• **Description of the task**:
Which lines of the records contain the word "upon"? Show each of them.
• • • • • • •
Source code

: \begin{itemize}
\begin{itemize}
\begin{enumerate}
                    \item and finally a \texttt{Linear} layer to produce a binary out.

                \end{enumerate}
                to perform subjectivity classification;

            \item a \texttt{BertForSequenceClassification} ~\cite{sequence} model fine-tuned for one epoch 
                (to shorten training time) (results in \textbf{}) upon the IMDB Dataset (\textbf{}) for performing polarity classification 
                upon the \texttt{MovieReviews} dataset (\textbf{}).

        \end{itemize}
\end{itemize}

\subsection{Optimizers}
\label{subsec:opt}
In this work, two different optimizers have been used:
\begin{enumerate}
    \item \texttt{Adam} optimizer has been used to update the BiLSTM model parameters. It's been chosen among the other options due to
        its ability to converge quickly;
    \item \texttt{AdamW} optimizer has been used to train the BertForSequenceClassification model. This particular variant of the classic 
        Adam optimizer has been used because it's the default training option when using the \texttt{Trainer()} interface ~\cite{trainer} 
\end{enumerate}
• • • • • • •
• **Exercise solution**:
                (to shorten training time) (results in \textbf{}) upon the IMDB Dataset (\textbf{}) for performing polarity classification 
                upon the \texttt{MovieReviews} dataset (\textbf{}).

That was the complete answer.